• _Your objective_
Continue the discussion of AI coding tools and novice programmers from the point where it stops.

• _Extract provided_
---+---

The irony is that most programmers were just googling and getting answers from stackoverflow, now they don’t even need to Google.
That’s the thing, though, doing that still requires you to read the answer, understand it, and apply it to the thing you’re doing, because the answer probably isn’t tailored to your exact task. Doing this work is how you develop an understanding of what’s going on in your language, your libraries, and your own code. An experienced developer has built up those mental muscles, and can probably get away with letting an AI do the tedious stuff, but more novice developers will be depriving themselves of learning what they’re actually doing if they let the AI handle the easy things, and they’ll be helpless to figure out the things that the AI can’t do.
Going from assembly to C does put the programmer at some distance from the reality of the computer, and I’d argue that if you haven’t at least dipped into some assembly and at least understand the basics of what’s actually going on down there, your computer science education is incomplete. But once you have that understanding, it’s okay to let the computer handle the tedium for you and only dip down to that level if necessary. Or learning sorting algorithms, versus just using your standard library’s sort() function, same thing. AI falls into that category too, I’d argue, but it’s so attractive that I worry it’s treating important learning as tedium and helping people skip it.

---+---

(Collected data entries)
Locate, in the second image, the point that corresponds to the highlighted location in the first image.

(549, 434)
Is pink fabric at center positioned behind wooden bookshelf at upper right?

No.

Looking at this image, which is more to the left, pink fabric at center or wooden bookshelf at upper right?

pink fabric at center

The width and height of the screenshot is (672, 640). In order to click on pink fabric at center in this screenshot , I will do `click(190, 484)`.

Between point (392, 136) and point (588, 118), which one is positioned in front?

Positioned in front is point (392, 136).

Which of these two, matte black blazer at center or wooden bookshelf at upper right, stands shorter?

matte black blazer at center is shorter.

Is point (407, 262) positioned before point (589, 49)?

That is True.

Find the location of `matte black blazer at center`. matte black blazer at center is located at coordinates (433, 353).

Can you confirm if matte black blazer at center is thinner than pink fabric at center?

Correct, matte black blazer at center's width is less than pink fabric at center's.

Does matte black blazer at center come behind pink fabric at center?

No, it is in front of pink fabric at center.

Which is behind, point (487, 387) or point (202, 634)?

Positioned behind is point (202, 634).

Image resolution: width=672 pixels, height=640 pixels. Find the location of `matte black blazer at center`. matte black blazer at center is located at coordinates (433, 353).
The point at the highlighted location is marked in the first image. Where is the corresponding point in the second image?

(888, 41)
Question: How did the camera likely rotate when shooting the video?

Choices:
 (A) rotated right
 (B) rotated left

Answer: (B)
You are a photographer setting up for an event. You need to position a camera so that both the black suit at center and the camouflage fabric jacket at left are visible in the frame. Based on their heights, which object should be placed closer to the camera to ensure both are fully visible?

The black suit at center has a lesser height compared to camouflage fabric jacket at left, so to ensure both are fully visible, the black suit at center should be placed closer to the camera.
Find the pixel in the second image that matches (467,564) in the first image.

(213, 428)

---+---

• _Result of this exercise_
I’m all for making programming simpler, for lowering barriers and increasing accessibility, but there’s a risk there too. Obviously wheelchairs are good things, but using one simply “because it’s easier” and not because you need to will cause your legs to atrophy, or never develop strength in the first place, and I’m worried there’s a similar thing going on with AI in programming. “I don’t want to have to think about this” isn’t a healthy attitude to have, a program is basically a collection of crystallized thoughts and ideas, thinking it through is a critical part of the process.
mke@programming.dev 1 year ago
It is now “purist” to protest against the usage of tools that by and large steal from the work of countless unpaid, uncredited, unconsenting artists, writers, and programmers. It is virtue signaling to say I don’t support OpenAI or their shitty capital chasing pig-brethren. It’s fucking “organic labelling” to want to support like-minded people instead of big tech.
Y’all are ridiculous. The more of this I see, the more radicalized I get. Cool tech, yes, I admit! But wow, you just want to sweep all those pesky little ethical issues aside because… it makes you more productive? Shit, it’s like you’re competing with Altman on the unlikeability ranking.
SchmidtGenetics@lemmy.world 1 year ago
These same discussion happened with photoshop and “brush tools” why are those acceptable to make it less labor intensive, but this isn’t?
mke@programming.dev 1 year ago
You’re missing the point. “This makes things easier” isn’t the problem, it’s more along the lines of “this is only possible by stealing the works of countless people, it will attempt to obviate their jobs, and make billionaires even richer.” People aren’t mad you want to work less, they’re mad you’ll make things worse, and won’t even bother to grasp how.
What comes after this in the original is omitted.